Data curation and processing
Data curation and ITedit
Researchers involved:
- PIs: Christophe Phillips
- Postdocs: Nikita Beliy, Christian Degueldre
The data being complex and highly valuable, we are also interested in their safe storage, complete description and clear organization. We are thus concerned by data curation and standardisation, which ensure their easier processing and sharing. This lead to a few contributions to the “Brain Imaging Data Structure” (BIDS) initiative for qMRI, PET and EEG data.
We also have some experience with data sharing across (international) research networks, while respecting GDPR rules. This typically involves setting up specific servers, for example XNAT.
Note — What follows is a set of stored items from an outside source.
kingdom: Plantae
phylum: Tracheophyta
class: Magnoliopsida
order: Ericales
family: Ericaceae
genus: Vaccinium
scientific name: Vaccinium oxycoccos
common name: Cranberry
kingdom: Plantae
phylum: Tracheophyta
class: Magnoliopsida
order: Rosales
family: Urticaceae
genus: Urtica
Statistics, modelling & inference methods edit
Researchers involved:
- PIs: Christophe Phillips, Mohamed Bahri
- Postdocs: Nikita Beliy, Gregory Hammad
The Development in neuroimaging data acquisition and modeling lab is overall supporting the analysis of all the neuroimaging data (all flavours of MRI, PET, EEG, actigraphy,…) used other by the researchers. We have developed some expertise in data processing like
- image spatial (pre-)processing, such as realignment & coregistration, segmentation including lesioned brain, normalization in standard space, etc.;
- “statistical parametric mapping” for (massively) univariate classic inference on population(s) of subjects data;
- multivariate & multimodal SPM (mSPM) analysis. This allows the combination of multiple modalities in a single “general linear model (GLM) and inference;
- multivariate & multimodal pattern recognition for predictive models. The “machine learning” and inference techniques were gathered in the open source “Pattern Recognition for Neuroimagin Toolbox” (PRoNTo).